||read the review
Review by Dustin Putman
2 stars out of 4
Director Andrzej Bartkowiak apparently likes to keep it in the family
when making his films. Aside from DMX and Jet Li starring in his 2000
debut, "Romeo Must Die," DMX and Tom Arnold appeared in his follow-up
feature, "Exit Wounds." For his third attempt behind the camera, Bartkowiak
has concocted "Cradle 2 the Grave," the kind of insignificant, if
painless, action flick that has been filmed and edited precisely for
MTV-generation, attention-deprived audiences. Because the film has
a premise more or less identical to "Romeo Must Die" and "Exit Wounds,"
Bartkowiak has been able to more tightly hone his skills in the process,
even if they are still far from airtight. Thank goodness for small
favors: Steven Seagal is nowhere to be found.
When jewel thief Tony Fait (DMX) and his ragtag cohorts--the wisecracking
Tommy (Anthony Anderson), beautiful and tough Daria (Gabrielle Union),
and go-to guy Miles (Drag-On)--break into a vault and steal a cache
of extremely valuable black diamonds, they do not realize how drastically
others want them. Soon, Tony's 8-year-old daughter, Vanessa (Paige
Hurd), has been kidnapped by maniacal crooks Ling (Mark Dacascos)
and Sona (Kelly Hu), who want the jewels as a means of creating mass
destruction. To save his daughter, Tony joins up with Taiwanese government
agent Su (Jet Li), who has a personal claim on Ling's life and can
ably predict his every move.
In six words, "Cradle 2 the Grave" is hackneyed, preposterous, disposable,
undemanding, diverting, and energetic. Written by John O'Brien and
Channing Gibson, the only actual wit to be found in the dialogue comes
during the end credits as Tommy and small-arms dealer Archie (Tom
Arnold) discuss who would be cast if what has just happened to them
were made into a movie. What is so telling is that this inordinately
bright and funny dialogue was clearly ad-libbed, proving that O'Brien
and Gibson aren't nearly as good of writers as its actors are when
they are merely coming up with shtick on the spot.

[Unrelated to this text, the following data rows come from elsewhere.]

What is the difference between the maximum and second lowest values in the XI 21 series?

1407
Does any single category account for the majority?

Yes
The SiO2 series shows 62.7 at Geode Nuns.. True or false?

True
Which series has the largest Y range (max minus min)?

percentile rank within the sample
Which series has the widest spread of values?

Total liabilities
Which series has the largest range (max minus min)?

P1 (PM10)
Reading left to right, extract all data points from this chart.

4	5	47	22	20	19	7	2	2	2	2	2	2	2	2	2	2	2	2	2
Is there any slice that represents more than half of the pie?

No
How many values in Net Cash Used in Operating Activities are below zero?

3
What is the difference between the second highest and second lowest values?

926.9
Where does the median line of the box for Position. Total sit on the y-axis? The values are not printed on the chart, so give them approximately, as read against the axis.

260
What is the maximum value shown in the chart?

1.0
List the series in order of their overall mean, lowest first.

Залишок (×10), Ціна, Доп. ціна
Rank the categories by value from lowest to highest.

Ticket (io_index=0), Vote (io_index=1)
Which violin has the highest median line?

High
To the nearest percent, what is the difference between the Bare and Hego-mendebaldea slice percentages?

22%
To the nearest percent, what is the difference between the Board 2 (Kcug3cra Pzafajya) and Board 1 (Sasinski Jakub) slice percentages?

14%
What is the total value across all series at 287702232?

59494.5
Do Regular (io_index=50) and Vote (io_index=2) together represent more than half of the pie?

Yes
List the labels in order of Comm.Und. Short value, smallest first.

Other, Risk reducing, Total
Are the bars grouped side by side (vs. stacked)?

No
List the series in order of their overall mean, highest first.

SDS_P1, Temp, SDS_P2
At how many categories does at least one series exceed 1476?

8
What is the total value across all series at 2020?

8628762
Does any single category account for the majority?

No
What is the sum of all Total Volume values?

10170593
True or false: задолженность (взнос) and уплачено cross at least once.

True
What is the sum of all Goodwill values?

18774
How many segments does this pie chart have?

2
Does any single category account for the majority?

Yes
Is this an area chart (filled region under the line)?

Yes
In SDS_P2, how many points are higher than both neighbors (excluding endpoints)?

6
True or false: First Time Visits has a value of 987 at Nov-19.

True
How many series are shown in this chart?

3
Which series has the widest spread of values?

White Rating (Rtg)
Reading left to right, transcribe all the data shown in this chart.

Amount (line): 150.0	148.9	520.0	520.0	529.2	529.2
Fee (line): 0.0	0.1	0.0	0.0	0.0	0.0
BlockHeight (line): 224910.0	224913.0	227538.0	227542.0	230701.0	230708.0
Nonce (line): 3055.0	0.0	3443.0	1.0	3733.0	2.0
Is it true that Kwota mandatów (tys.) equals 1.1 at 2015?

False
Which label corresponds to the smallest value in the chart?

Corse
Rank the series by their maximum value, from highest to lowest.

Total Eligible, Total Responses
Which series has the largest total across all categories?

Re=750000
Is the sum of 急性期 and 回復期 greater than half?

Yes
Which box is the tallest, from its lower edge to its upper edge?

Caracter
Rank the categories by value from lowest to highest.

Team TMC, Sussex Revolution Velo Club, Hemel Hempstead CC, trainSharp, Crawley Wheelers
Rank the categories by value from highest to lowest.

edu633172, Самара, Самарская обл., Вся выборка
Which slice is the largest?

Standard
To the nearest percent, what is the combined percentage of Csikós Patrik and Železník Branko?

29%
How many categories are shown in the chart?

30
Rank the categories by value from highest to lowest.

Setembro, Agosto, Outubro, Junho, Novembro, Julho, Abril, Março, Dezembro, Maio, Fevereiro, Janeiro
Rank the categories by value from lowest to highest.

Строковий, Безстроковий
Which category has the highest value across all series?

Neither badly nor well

The characters are stock figures who either (1) push the plot forward,
or (2) are on hand to act as comic relief. Anthony Anderson (2003's
"Kangaroo Jack") is more successful at the latter than Tom Arnold,
whose character, to the best of my knowledge, has no actual purpose
aside from tagging along and spouting off throwaway jokes. In the
lead roles, DMX isn't overly annoying or out of place as Tony, but
does get forced into some embarrassingly syrupy moments with his screen
daughter. As Su, Jet Li (2001's "The One") has charisma and impressive
fighting skills; now he needs to study the English language. The lovely
Gabrielle Union (2003's "Deliver Us From Eva"), as sexy good girl
Daria, and Kelly Hu (2002's "The Scorpion King"), as nasty, child-hating
Sona, fill out the female requirements with aplomb.
If "Cradle 2 the Grave," which has a title even more nonsensical than
the out-of-left-field, fantasy-laden plot development in the second
half, is better than it ought to be, it is because of a few taut and
stylish action sequences and stunts that boast showmanship. Near the
beginning, Jet Li drops down floor by floor on the outside of a hotel,
while later DMX proves why "all-terrain" vehicles adopt such a name
in a nice chase interlude. The finale is also not too shabby, if slightly
disjointed, as it jumps between three different fights to death going on at the same time.
In the end, however, the filmmakers and actors responsible must question
how advantageous it was to dedicate their time to something so inconsequential.
With such little innovation and a story not believable enough to care
one iota about, the only thing left to do is admire the pyrotechnics
and fight choreography. "Cradle 2 the Grave" is a big-screen version
of junk food. Nutritionally, it is worthless, but it can be fun to
experience. You'll just kick yourself afterward for wasting your time.